Kristina Johnson

b. 1991
Kristina Johnson (KJ) is an artist and curator from Minnesota. She graduated with a BFA in Studio Fine Art from the Minneapolis College of Art and Design (‘17) with an emphasis in Drawing and Painting.  After years of working closely with her mentor, Jehra Patrick, KJ took over as director of arts platform, Waiting Room. She has curated exhibitions that explore critical questions about the relationship of art to abstraction, the environment, social concerns, political issues and theories of identity, individuation, and subjectivation. In 2020, KJ’s curatorial work was featured in Artforum’s Critics’ Picks; as well as personally featured in local Twin Cities publications such as City Pages, MNDaily, and Star Tribune.

Today, Kristina works out of her home in Minneapolis helping to support emerging and mid-career artists gain wider recognition for their work. She is also a frequent volunteer with The People’s Library.

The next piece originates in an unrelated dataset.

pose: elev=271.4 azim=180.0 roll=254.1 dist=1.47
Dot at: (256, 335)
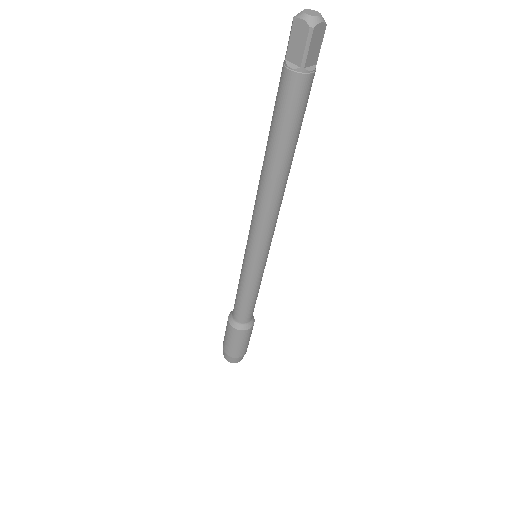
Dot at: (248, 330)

My artwork originated as a mechanism to cope with my mother’s chronic progressive disease (Multiple Sclerosis). I obsessively created with her image embedded as the subject; questioning how one could portray the human condition. The hours spent documenting her gestures shaped my practice into an intimate narrative alluding to an inextricably dark yet humorous past, transfixed by the use of objects, images, and symbols from a living archive.

On my father’s side, I am the great granddaughter of Edward G. Bremer, a St. Paul banker that was kidnapped by the Barker-Karpis gang in 1934.  On my mother’s side, I’m the granddaughter of two immigrants. My grandfather from Norway and my grandmother from Egypt. All of my relatives have made an immense effort to preserve and bestow their possessions onto future generations. Using these items to create artwork offers priceless and artful means to archiving one’s inheritance. 

I scour personal and public catalogues for symbols and images to dissect and rebuild as compositional narratives. At first glance my work feels whimsical and absurd, but at its heart is deeply self-reflective. Each piece functions as a glimpse into my stream of consciousness; a tangential view of an inner life bound by the meaning of memory, language, and relationships.